Traveling is a very fun time, but sometimes the actual traveling part... kinda sucks. Some people can stare out the windows of a car, bus, train, plane, boat or whatever forever, but sometimes you just need something to pass the time.
This can get tricky when cooped up in a tiny space, especially on a plane when you have no wi-fi and your phone is on airplane mode (or at least it should be). Yeah, you could watch movies on your phone, laptop or iPad, but if you're trying to preserve battery life, that might not be the best move, either.
Luckily, books will never hurt you like that.
If you like some easy reading on the road, this is the list for you. Some shorter, some longer, some light-hearted and some with darker tones, there's a little bit of something for everybody on here. You might find the time flying by on your ride when you finally pull your nose out of one of these books.

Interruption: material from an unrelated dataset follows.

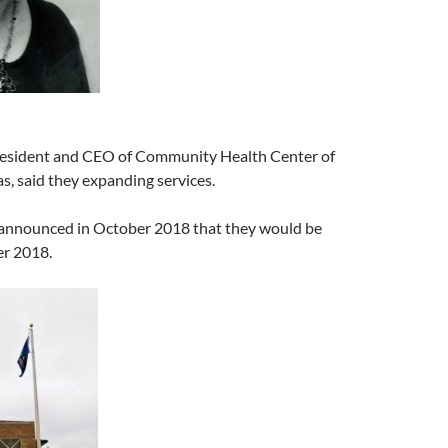
President and CEO of Community Health Center of
, said they expanding services.
announced in October 2018 that they would be
r 2018.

Sugar by Deirdre Riordan Hall
This book follows Sugar Legowski-Garcia, a high school girl who has been ridiculed for being fat by the world around her. Forced to care for her home and her morbidly obese, bed-ridden mother, as well as endure abuse at the hands of her brother, Skunk, Sugar feels trapped in a life that she desperately wants to escape.

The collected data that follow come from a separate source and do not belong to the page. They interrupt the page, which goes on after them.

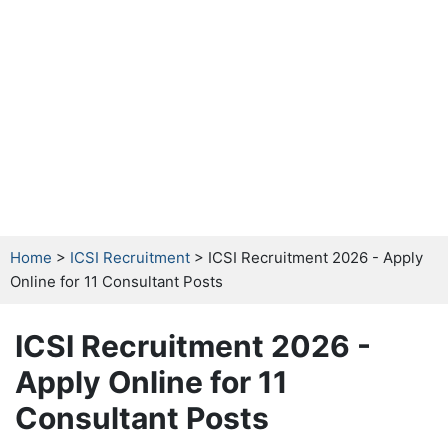
Home
>
ICSI Recruitment
> ICSI Recruitment 2026 - Apply
Online for 11 Consultant Posts
ICSI Recruitment 2026 -
Apply Online for 11
Consultant Posts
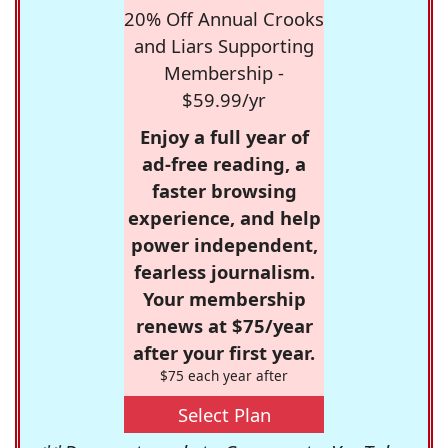
20% Off Annual Crooks
and Liars Supporting
Membership -
$59.99/yr
Enjoy a full year of
ad-free reading, a
faster browsing
experience, and help
power independent,
fearless journalism.
Your membership
renews at $75/year
after your first year.
$75 each year after
Select Plan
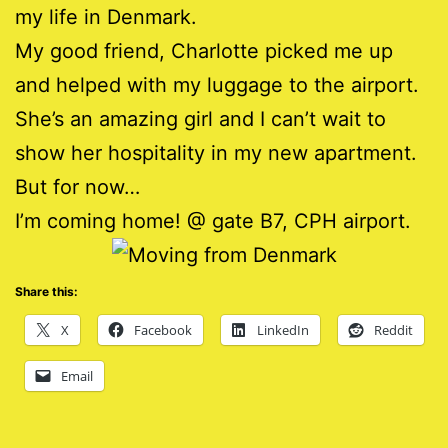
my life in Denmark.
My good friend, Charlotte picked me up
and helped with my luggage to the airport.
She’s an amazing girl and I can’t wait to
show her hospitality in my new apartment.
But for now…
I’m coming home! @ gate B7, CPH airport.
Share this:
X
Facebook
LinkedIn
Reddit
Email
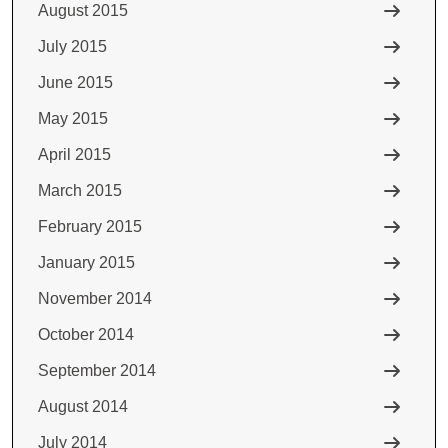
August 2015
July 2015
June 2015
May 2015
April 2015
March 2015
February 2015
January 2015
November 2014
October 2014
September 2014
August 2014
July 2014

Then she meets a boy named Even (not Evan), and she begins to see a future for herself that she could never envision before.
Sugar is a coming of age story that's easily accessible and enjoyable. It might not be groundbreaking, but it leaves a lasting impression on you after you put it down.

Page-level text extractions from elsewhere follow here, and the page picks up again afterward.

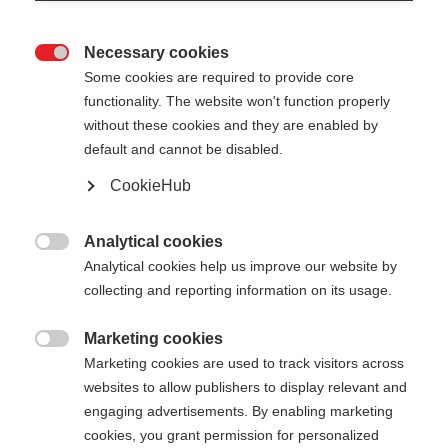
Necessary cookies

Some cookies are required to provide core
ROLLERSKI GLOVE SPEED
functionality. The website won't function properly
without these cookies and they are enabled by
default and cannot be disabled.
€ 60,00
€ 39,00
incl. btw
plus verzendkosten
CookieHub
Handschoenmaat
Analytical cookies

Analytical cookies help us improve our website by
5.0
6.0
7.0
8.0
9.0
10.0
11.0
collecting and reporting information on its usage.
12.0
Marketing cookies

Marketing cookies are used to track visitors across
Kleur
websites to allow publishers to display relevant and
engaging advertisements. By enabling marketing
Asphalt Grey / Flame Orange
cookies, you grant permission for personalized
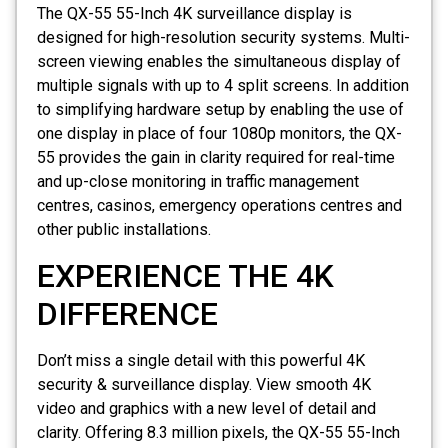
The QX-55 55-Inch 4K surveillance display is
designed for high-resolution security systems. Multi-
screen viewing enables the simultaneous display of
multiple signals with up to 4 split screens. In addition
to simplifying hardware setup by enabling the use of
one display in place of four 1080p monitors, the QX-
55 provides the gain in clarity required for real-time
and up-close monitoring in traffic management
centres, casinos, emergency operations centres and
other public installations.
EXPERIENCE THE 4K
DIFFERENCE
Don’t miss a single detail with this powerful 4K
security & surveillance display. View smooth 4K
video and graphics with a new level of detail and
clarity. Offering 8.3 million pixels, the QX-55 55-Inch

The Paper Magician by Charlie N. Holmberg
Ceony Twill has just graduated from her magic academy, assigned to apprentice under the magician Emery Thane to bespell paper instead of the metal she wanted so badly.
As she discovers that paper magic is actually really, really cool, she also learns about the forbidden magic that exists in this colorful world. A practitioner of blood magic comes and quite literally steals Thane's heart, and Ceony must do whatever it takes to get it back--even traveling into his heart itself.
A vividly built, fascinating world with a compelling story, The Paper Magician is a great read for anybody who enjoyed Harry Potter, or just fantasy in general. It's the first of a trilogy, so if you enjoy it, you have two more books you can read!
The Rest of Us Just Live Here by Patrick Ness
Tired of reading stories about the hero? Ever wonder about the people in the background of those events? Then The Rest of Us Just Live Here might be the book for you.
High schooler Mikey isn't one of the "indie kids," who all have unusual names and/or powers. He's just trying to graduate and avoid uncertain death at the hands of various would-be apocalypses over the years, always stopped by the "indie kids." Mikey just wants to ask out his crush, Henna, in peace, and deal with growing up without being eaten by a zombie.
Very tongue-in-cheek and self-aware, The Rest of Us Just Live Here gives a unique twist to the genre, and is relatively light-hearted and a fun, quick read.
Reality Boy by A.S. King
If you like watching reality television, this might be a good pick for you. The story of Gerald Faust, a former child reality TV star, Gerald has grown up with a lot of problems following the television stint. With no friends and nobody who understands, the people around Gerald are waiting for the worst from him, despite all of his efforts to prove them wrong.
Darker--not terribly dark, but darker--than some of the other books on this list, Reality Boy really makes you consider the aftermath of what can only be described as an invasion of someone's life on reality television. However, there are moments of sweetness that make the book not terribly depressing. It's worth it, I promise.
The Book of Ivy by Amy Engel
This is definitely a book for anybody who enjoyed The Hunger Games trilogy. Taking place in the aftermath of a nuclear war, a small group of survivors band together before warring over which family will lead. Fifty years later, the tradition of marrying the daughters of the losing family, the Westfalls, to the sons of the winning family, the Lattimers, is enforced to maintain peace in their community.
Enter Ivy Westfall, to be wed to Bishop Lattimer, and to kill him, despite the odds stacked against her.
An easy read, The Book of Ivy isn't as innovative as The Hunger Games, but it has complex questions of morality that keep you hooked, as well as a startlingly decent romance in a genre where so much feels forced.